[Chart-based quiz items]
= Beginning of Section =
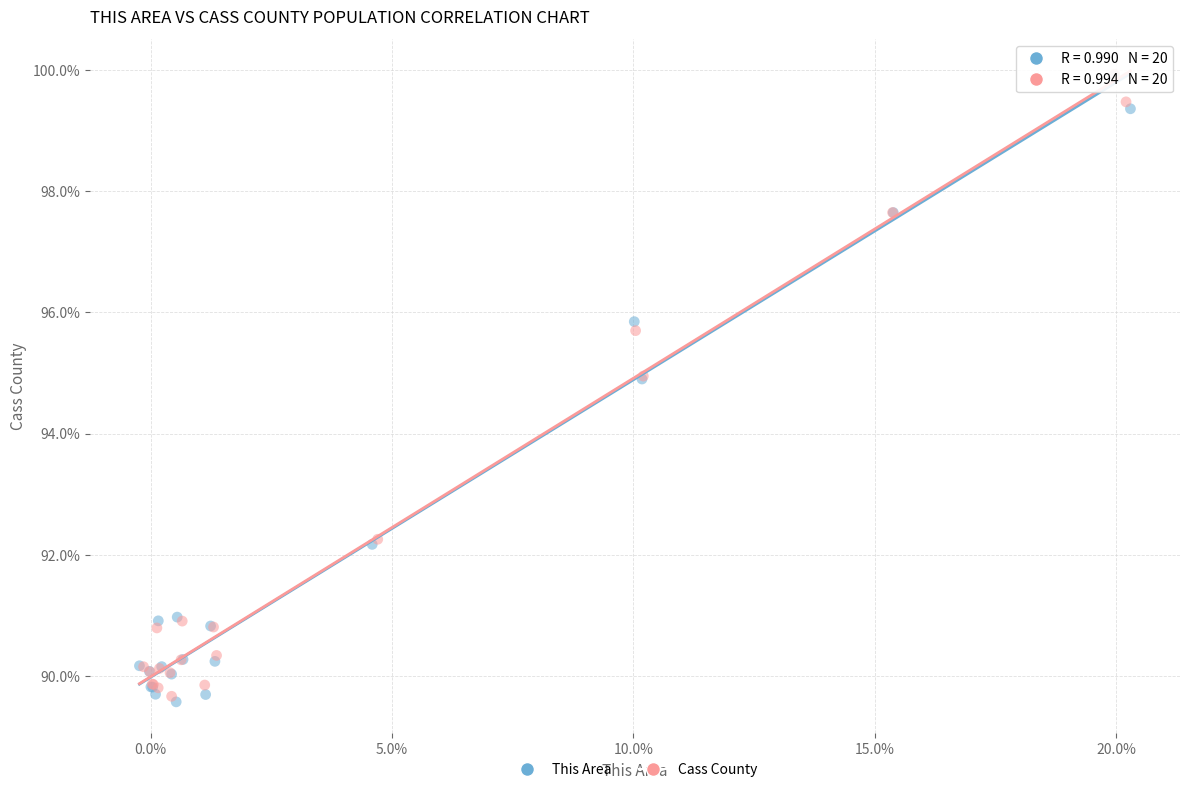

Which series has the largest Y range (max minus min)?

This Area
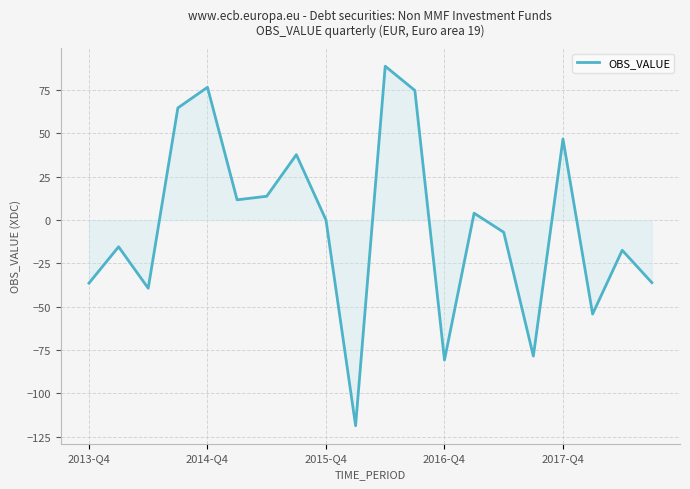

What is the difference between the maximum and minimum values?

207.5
= End of Section =
#### [Exercise]
Write out all of the data above word for word, leaving out the pictures.

#### [Your response]
Which series has the largest Y range (max minus min)?

This Area

What is the difference between the maximum and minimum values?

207.5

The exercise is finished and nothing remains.